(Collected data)
[Start of section]

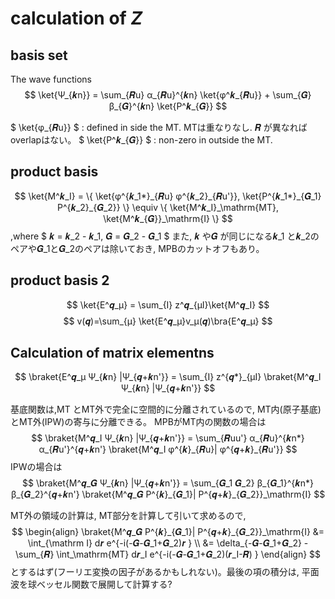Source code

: # calculation of $Z$

## basis set 
The wave functions
$$
\ket{Ψ_{𝒌n}} = \sum_{𝑹u} α_{𝑹u}^{𝒌n} \ket{φ^𝒌_{𝑹u}} + \sum_{𝑮} β_{𝑮}^{𝒌n} \ket{P^𝒌_{𝑮}}
$$

$
\ket{φ_{𝑹u}}
$ : defined in side the MT. MTは重なりなし. 𝑹 が異なればoverlapはない。
$
\ket{P^𝒌_{𝑮}}
$ : non-zero in outside the MT.

## product basis
$$
\ket{M^𝒌_I}  = \{ \ket{φ^{𝒌_1*}_{𝑹u} φ^{𝒌_2}_{𝑹u'}},  \ket{P^{𝒌_1*}_{𝑮_1} P^{𝒌_2}_{𝑮_2}} \}
 \equiv \{ \ket{M^𝒌_I}_\mathrm{MT}, \ket{M^𝒌_{𝑮}}_\mathrm{I} \}
$$
,where
$
𝒌 = 𝒌_2 - 𝒌_1, 𝑮 = 𝑮_2 - 𝑮_1
$
また, 𝒌 や𝑮 が同じになる𝒌_1 と𝒌_2のペアや𝑮_1と𝑮_2のペアは除いておき, MPBのカットオフもあり。

## product basis 2
$$
\ket{E^𝒒_μ} = \sum_{I} z^𝒒_{μI}\ket{M^𝒒_I} 
$$
$$
v(𝒒)=\sum_{μ} \ket{E^𝒒_μ}v_μ(𝒒)\bra{E^𝒒_μ}
$$
## Calculation of matrix elementns

$$
\braket{E^𝒒_μ Ψ_{𝒌n} |Ψ_{𝒒+𝒌n'}} = \sum_{I} z^{𝒒*}_{μI} \braket{M^𝒒_I Ψ_{𝒌n} |Ψ_{𝒒+𝒌n'}}
$$

基底関数は,MT とMT外で完全に空間的に分離されているので, MT内(原子基底)とMT外(IPW)の寄与に分離できる。
MPBがMT内の関数の場合は
$$
\braket{M^𝒒_I Ψ_{𝒌n} |Ψ_{𝒒+𝒌n'}} = 
\sum_{𝑹uu'} α_{𝑹u}^{𝒌n*} α_{𝑹u'}^{𝒒+𝒌n'} \braket{M^𝒒_I φ^{𝒌}_{𝑹u}| φ^{𝒒+𝒌}_{𝑹u'}}
$$
IPWの場合は
$$
\braket{M^𝒒_𝑮  Ψ_{𝒌n} |Ψ_{𝒒+𝒌n'}} = 
\sum_{𝑮_1 𝑮_2} β_{𝑮_1}^{𝒌n*} β_{𝑮_2}^{𝒒+𝒌n'} \braket{M^𝒒_𝑮 P^{𝒌}_{𝑮_1}| P^{𝒒+𝒌}_{𝑮_2}}_\mathrm{I}
$$

MT外の領域の計算は, MT部分を計算して引いて求めるので,
$$
\begin{align}
\braket{M^𝒒_𝑮 P^{𝒌}_{𝑮_1}| P^{𝒒+𝒌}_{𝑮_2}}_\mathrm{I} &= \int_{\mathrm I} d𝒓 e^{-i(-𝑮-𝑮_1+𝑮_2)𝒓 } \\
&= \delta_{-𝑮-𝑮_1+𝑮_2} - \sum_{𝑹} \int_\mathrm{MT} d𝒓_I e^{-i(-𝑮-𝑮_1+𝑮_2)(𝒓_I-𝑹) }
\end{align}
$$
とするはず(フーリエ変換の因子があるかもしれない)。最後の項の積分は, 平面波を球ベッセル関数で展開して計算する?

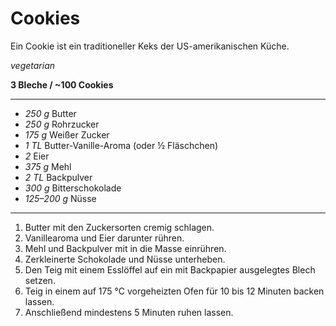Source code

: # Cookies

Ein Cookie ist ein traditioneller Keks der US-amerikanischen Küche.

*vegetarian*

**3 Bleche / ~100 Cookies**

---

- *250 g* Butter
- *250 g* Rohrzucker
- *175 g* Weißer Zucker
- *1 TL* Butter-Vanille-Aroma (oder ½ Fläschchen)
- *2* Eier
- *375 g* Mehl
- *2 TL* Backpulver
- *300 g* Bitterschokolade
- *125–200 g* Nüsse

---

1. Butter mit den Zuckersorten cremig schlagen.
2. Vanillearoma und Eier darunter rühren.
3. Mehl und Backpulver mit in die Masse einrühren.
4. Zerkleinerte Schokolade und Nüsse unterheben.
5. Den Teig mit einem Esslöffel auf ein mit Backpapier ausgelegtes Blech setzen.
6. Teig in einem auf 175 °C vorgeheizten Ofen für 10 bis 12 Minuten backen lassen.
7. Anschließend mindestens 5 Minuten ruhen lassen.
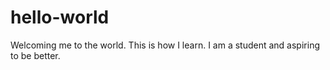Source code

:# hello-world
Welcoming me to the world.
This is how I learn.
I am a student and aspiring to be better.

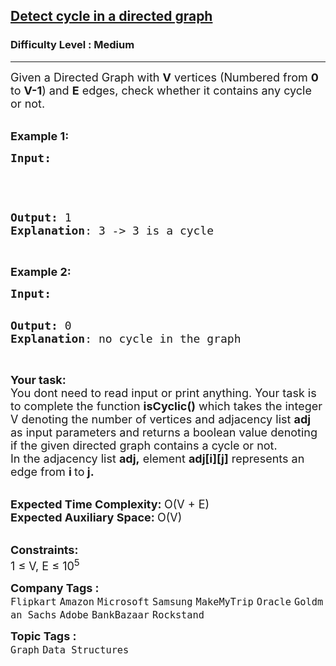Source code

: <h2><a href="https://practice.geeksforgeeks.org/problems/detect-cycle-in-a-directed-graph/1?page=1&difficulty[]=1&status[]=unsolved&sortBy=submissions">Detect cycle in a directed graph</a></h2><h3>Difficulty Level : Medium</h3><hr><div class="problems_problem_content__Xm_eO"><p><span style="font-size: 18px;">Given a Directed Graph with <strong>V</strong> vertices (Numbered from <strong>0</strong> to <strong>V-1</strong>) and <strong>E</strong> edges, check whether it contains any cycle or not.</span></p>
<p><br><span style="font-size: 18px;"><strong>Example 1:</strong></span></p>
<pre><span style="font-size: 18px;"><strong>Input:</strong></span>

<span style="font-size: 18px;"><img src="https://media.geeksforgeeks.org/img-practice/PROD/addEditProblem/700218/Web/Other/9a013355-2510-4ab0-b554-1a2b9f6cb44f_1685086462.png" alt=""></span>

<span style="font-size: 18px;"><strong>Output:</strong> 1
<strong>Explanation</strong>: 3 -&gt; 3 is a cycle</span></pre>
<p><br><span style="font-size: 18px;"><strong>Example 2:</strong></span></p>
<pre><span style="font-size: 18px;"><strong>Input:</strong></span>
<img src="https://media.geeksforgeeks.org/img-practice/PROD/addEditProblem/700218/Web/Other/b1096e14-7c18-47d8-a4e9-8dd42b2e466f_1685086462.png" alt="">

<span style="font-size: 18px;"><strong>Output:</strong> 0
<strong>Explanation</strong>: no cycle in the graph</span></pre>
<p><br><span style="font-size: 18px;"><strong>Your task:</strong></span><br><span style="font-size: 18px;">You dont need to read input or print anything. Your task is to complete the function&nbsp;<strong>isCyclic()</strong> which takes the integer V denoting the number of vertices and adjacency list <strong>adj</strong> as input parameters and returns a boolean value denoting if the given directed graph contains a cycle or not.<br>In the adjacency list <strong>adj,</strong> element&nbsp;<strong>adj[i][j]</strong> represents an edge from&nbsp;<strong>i </strong>to<strong> j.</strong></span></p>
<p><br><span style="font-size: 18px;"><strong>Expected Time Complexity:&nbsp;</strong>O(V + E)<br><strong>Expected Auxiliary Space:&nbsp;</strong>O(V)</span></p>
<p><br><span style="font-size: 18px;"><strong>Constraints:</strong><br>1 ≤ V, E ≤ 10<sup>5</sup></span></p></div><p><span style=font-size:18px><strong>Company Tags : </strong><br><code>Flipkart</code>&nbsp;<code>Amazon</code>&nbsp;<code>Microsoft</code>&nbsp;<code>Samsung</code>&nbsp;<code>MakeMyTrip</code>&nbsp;<code>Oracle</code>&nbsp;<code>Goldman Sachs</code>&nbsp;<code>Adobe</code>&nbsp;<code>BankBazaar</code>&nbsp;<code>Rockstand</code>&nbsp;<br><p><span style=font-size:18px><strong>Topic Tags : </strong><br><code>Graph</code>&nbsp;<code>Data Structures</code>&nbsp;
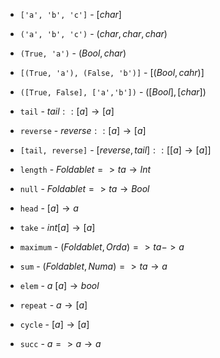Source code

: -   `['a', 'b', 'c']`  - $[char]$
-   `('a', 'b', 'c')` - $(char, char, char)$
-   `(True, 'a')` - $(Bool, char)$
-   `[(True, 'a'), (False, 'b')]` - $[(Bool, cahr)]$
-   `([True, False], ['a','b'])` - $([Bool],[char])$ 
-   `tail` - $tail :: [a] \rightarrow [a]$
-   `reverse` - $reverse :: [a] \rightarrow [a]$
-   `[tail, reverse]` - $[reverse, tail] :: [[a] \rightarrow [a]]$

-   `length` - $Foldable t => t a \rightarrow Int$
-   `null` - $Foldable t => t a \rightarrow Bool$
-   `head` - $[a] \rightarrow a$
-   `take` - $int [a] \rightarrow [a]$
-   `maximum` - $(Foldable t, Ord a) => t a -> a$
-   `sum` - $(Foldable t, Num a) => t a \rightarrow a$
-   `elem` - $a ~[a] \rightarrow bool$
-   `repeat` - $a \rightarrow [a]$
-   `cycle` - $[a] \rightarrow [a]$
-   `succ` - $a => a \rightarrow a$

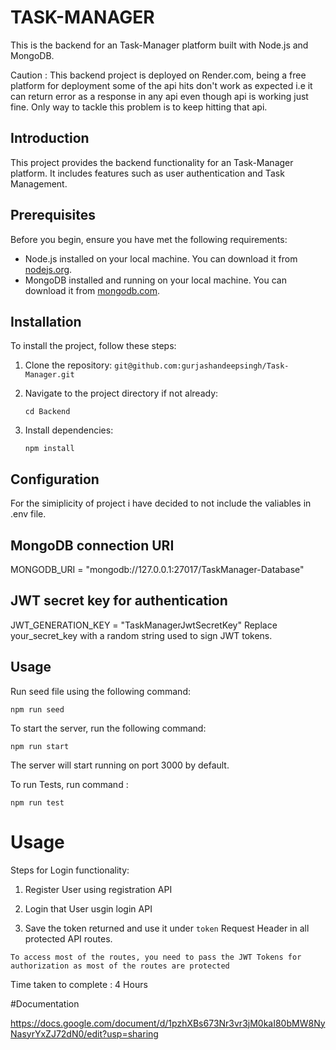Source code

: # TASK-MANAGER

This is the backend for an Task-Manager platform built with Node.js and MongoDB.

Caution : This backend project is deployed on Render.com, being a free platform for deployment some of the api hits don't work as expected i.e it can return error as a response in any api even though api is working just fine. Only way to tackle this problem is to keep hitting that api.

## Introduction

This project provides the backend functionality for an Task-Manager platform. It includes features such as user authentication and Task Management.

## Prerequisites

Before you begin, ensure you have met the following requirements:

- Node.js installed on your local machine. You can download it from [nodejs.org](https://nodejs.org/).
- MongoDB installed and running on your local machine. You can download it from [mongodb.com](https://www.mongodb.com/).

## Installation

To install the project, follow these steps:

1. Clone the repository:
   `git@github.com:gurjashandeepsingh/Task-Manager.git`

2. Navigate to the project directory if not already:

   `cd Backend`

3. Install dependencies:

   `npm install`

## Configuration

For the simiplicity of project i have decided to not include the valiables in .env file.

## MongoDB connection URI

MONGODB_URI = "mongodb://127.0.0.1:27017/TaskManager-Database"

## JWT secret key for authentication

JWT_GENERATION_KEY = "TaskManagerJwtSecretKey"
Replace your_secret_key with a random string used to sign JWT tokens.

## Usage

Run seed file using the following command:

`npm run seed`

To start the server, run the following command:

`npm run start`

The server will start running on port 3000 by default.

To run Tests, run command :

`npm run test`

# Usage

Steps for Login functionality:

1. Register User using registration API

2. Login that User usgin login API

3. Save the token returned and use it under `token` Request Header in all protected API routes.

`To access most of the routes, you need to pass the JWT Tokens for authorization as most of the routes are protected`

Time taken to complete : 4 Hours

#Documentation

https://docs.google.com/document/d/1pzhXBs673Nr3vr3jM0kaI80bMW8NyNasyrYxZJ72dN0/edit?usp=sharing
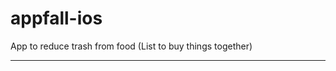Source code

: # appfall-ios
App to reduce trash from food (List to buy things together)

-------------------------
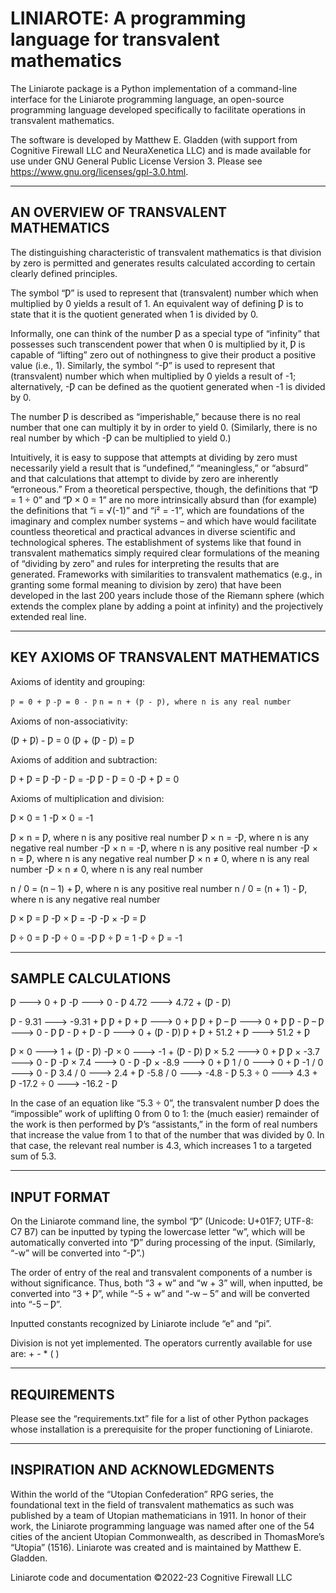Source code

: # LINIAROTE: A programming language for transvalent mathematics

The Liniarote package is a Python implementation of a command-line interface
for the Liniarote programming language, an open-source programming language 
developed specifically to facilitate operations in transvalent mathematics.

The software is developed by Matthew E. Gladden (with support from Cognitive Firewall LLC and NeuraXenetica LLC) and is made available for use under GNU General Public License Version 3. Please see https://www.gnu.org/licenses/gpl-3.0.html.

___
## AN OVERVIEW OF TRANSVALENT MATHEMATICS

The distinguishing characteristic of transvalent mathematics is that division 
by zero is permitted and generates results calculated according to certain 
clearly defined principles.

The symbol “Ƿ” is used to represent that (transvalent) number which when 
multiplied by 0 yields a result of 1. An equivalent way of defining Ƿ is to 
state that it is the quotient generated when 1 is divided by 0.

Informally, one can think of the number Ƿ as a special type of “infinity” 
that possesses such transcendent power that when 0 is multiplied by it, Ƿ is 
capable of “lifting” zero out of nothingness to give their product a positive 
value (i.e., 1). Similarly, the symbol “-Ƿ” is used to represent that 
(transvalent) number which when multiplied by 0 yields a result of -1; 
alternatively, -Ƿ can be defined as the quotient generated when -1 is divided 
by 0.

The number Ƿ is described as “imperishable,” because there is no real number 
that one can multiply it by in order to yield 0. (Similarly, there is no real 
number by which -Ƿ can be multiplied to yield 0.)

Intuitively, it is easy to suppose that attempts at dividing by zero must 
necessarily yield a result that is “undefined,” “meaningless,” or “absurd” 
and that calculations that attempt to divide by zero are inherently 
“erroneous.” From a theoretical perspective, though, the definitions that 
“Ƿ = 1 ÷ 0” and “Ƿ × 0 = 1” are no more intrinsically absurd than (for 
example) the definitions that “i = √(-1)” and “i² = -1”, which are 
foundations of the imaginary and complex number systems – and which have 
would facilitate countless theoretical and practical advances in diverse 
scientific and technological spheres. The establishment of systems like that 
found in transvalent mathematics simply required clear formulations of the 
meaning of “dividing by zero” and rules for interpreting the results that are
generated. Frameworks with similarities to transvalent mathematics (e.g., 
in granting some formal meaning to division by zero) that have been developed 
in the last 200 years include those of the Riemann sphere (which extends the 
complex plane by adding a point at infinity) and the projectively extended 
real line.

___
## KEY AXIOMS OF TRANSVALENT MATHEMATICS

Axioms of identity and grouping:

`Ƿ = 0 + Ƿ`
`-Ƿ = 0 - Ƿ`
`n = n + (Ƿ - Ƿ), where n is any real number`

Axioms of non-associativity:

(Ƿ + Ƿ) - Ƿ = 0
(Ƿ + (Ƿ - Ƿ) = Ƿ

Axioms of addition and subtraction:

Ƿ + Ƿ = Ƿ
-Ƿ - Ƿ = -Ƿ
Ƿ - Ƿ = 0
-Ƿ + Ƿ = 0

Axioms of multiplication and division:

Ƿ × 0 = 1
-Ƿ × 0 = -1

Ƿ × n = Ƿ, where n is any positive real number
Ƿ × n = -Ƿ, where n is any negative real number
-Ƿ × n = -Ƿ, where n is any positive real number
-Ƿ × n = Ƿ, where n is any negative real number
Ƿ × n ≠ 0, where n is any real number
-Ƿ × n ≠ 0, where n is any real number

n / 0 = (n – 1) + Ƿ, where n is any positive real number
n / 0 = (n + 1) - Ƿ, where n is any negative real number

Ƿ × Ƿ = Ƿ
-Ƿ × Ƿ = -Ƿ
-Ƿ × -Ƿ = Ƿ

Ƿ ÷ 0 = Ƿ
-Ƿ ÷ 0 = -Ƿ
Ƿ ÷ Ƿ = 1
-Ƿ ÷ Ƿ = -1

___
## SAMPLE CALCULATIONS


Ƿ   --->   0 + Ƿ
-Ƿ   --->   0 - Ƿ
4.72   --->   4.72 + (Ƿ - Ƿ)

Ƿ - 9.31   --->   -9.31 + Ƿ
Ƿ + Ƿ + Ƿ   --->   0 + Ƿ
Ƿ + Ƿ – Ƿ   --->   0 + Ƿ
Ƿ - Ƿ – Ƿ   --->   0 - Ƿ
Ƿ - Ƿ + Ƿ - Ƿ   --->   0 + (Ƿ - Ƿ)
Ƿ + Ƿ + 51.2 + Ƿ   --->   51.2 + Ƿ

Ƿ × 0   --->   1 + (Ƿ - Ƿ)
-Ƿ × 0   --->   -1 + (Ƿ - Ƿ)
Ƿ × 5.2   --->   0 + Ƿ
Ƿ × -3.7   --->   0 - Ƿ
-Ƿ × 7.4   --->   0 - Ƿ
-Ƿ × -8.9   --->   0 + Ƿ
1 / 0   --->   0 + Ƿ
-1 / 0   --->   0 - Ƿ
3.4 / 0   --->   2.4 + Ƿ
-5.8 / 0   --->   -4.8 - Ƿ
5.3 ÷ 0   --->   4.3 + Ƿ
-17.2 ÷ 0   --->   -16.2 - Ƿ

In the case of an equation like “5.3 ÷ 0”, the transvalent number Ƿ does the 
“impossible” work of uplifting 0 from 0 to 1: the (much easier) remainder of 
the work is then performed by Ƿ’s “assistants,” in the form of real numbers 
that increase the value from 1 to that of the number that was divided by 0. 
In that case, the relevant real number is 4.3, which increases 1 to a 
targeted sum of 5.3.

___
## INPUT FORMAT

On the Liniarote command line, the symbol “Ƿ” (Unicode: U+01F7; UTF-8: C7 B7) 
can be inputted by typing the lowercase letter “w”, which will be 
automatically converted into “Ƿ” during processing of the input. (Similarly, 
“-w” will be converted into “-Ƿ”.)

The order of entry of the real and transvalent components of a number is 
without significance. Thus, both “3 + w” and “w + 3” will, when inputted, be 
converted into “3 + Ƿ”, while “-5 + w” and “-w – 5” and will be converted 
into “-5 – Ƿ”.

Inputted constants recognized by Liniarote include “e” and “pi”.

Division is not yet implemented. The operators currently available for use 
are: + - * ( )

___
## REQUIREMENTS

Please see the “requirements.txt” file for a list of other Python packages 
whose installation is a prerequisite for the proper functioning of Liniarote.

___
## INSPIRATION AND ACKNOWLEDGMENTS

Within the world of the “Utopian Confederation” RPG series, the foundational 
text in the field of transvalent mathematics as such was published by a team 
of Utopian mathematicians in 1911. In honor of their work, the Liniarote 
programming language was named after one of the 54 cities of the ancient 
Utopian Commonwealth, as described in ThomasMore’s “Utopia” (1516). Liniarote 
was created and is maintained by Matthew E. Gladden.

Liniarote code and documentation ©2022-23 Cognitive Firewall LLC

[End of section]

**TRY IT**
Pictures do not belong in the answer. Return the lines above starting at the one with "とするはず(フーリエ変換の因" and ending at the one with "1. Butter mit", both kept, exactly.

**ANSWER TO THE EXERCISE**
とするはず(フーリエ変換の因子があるかもしれない)。最後の項の積分は, 平面波を球ベッセル関数で展開して計算する?

Source code

: # Cookies

Ein Cookie ist ein traditioneller Keks der US-amerikanischen Küche.

*vegetarian*

**3 Bleche / ~100 Cookies**

---

- *250 g* Butter
- *250 g* Rohrzucker
- *175 g* Weißer Zucker
- *1 TL* Butter-Vanille-Aroma (oder ½ Fläschchen)
- *2* Eier
- *375 g* Mehl
- *2 TL* Backpulver
- *300 g* Bitterschokolade
- *125–200 g* Nüsse

---

1. Butter mit den Zuckersorten cremig schlagen.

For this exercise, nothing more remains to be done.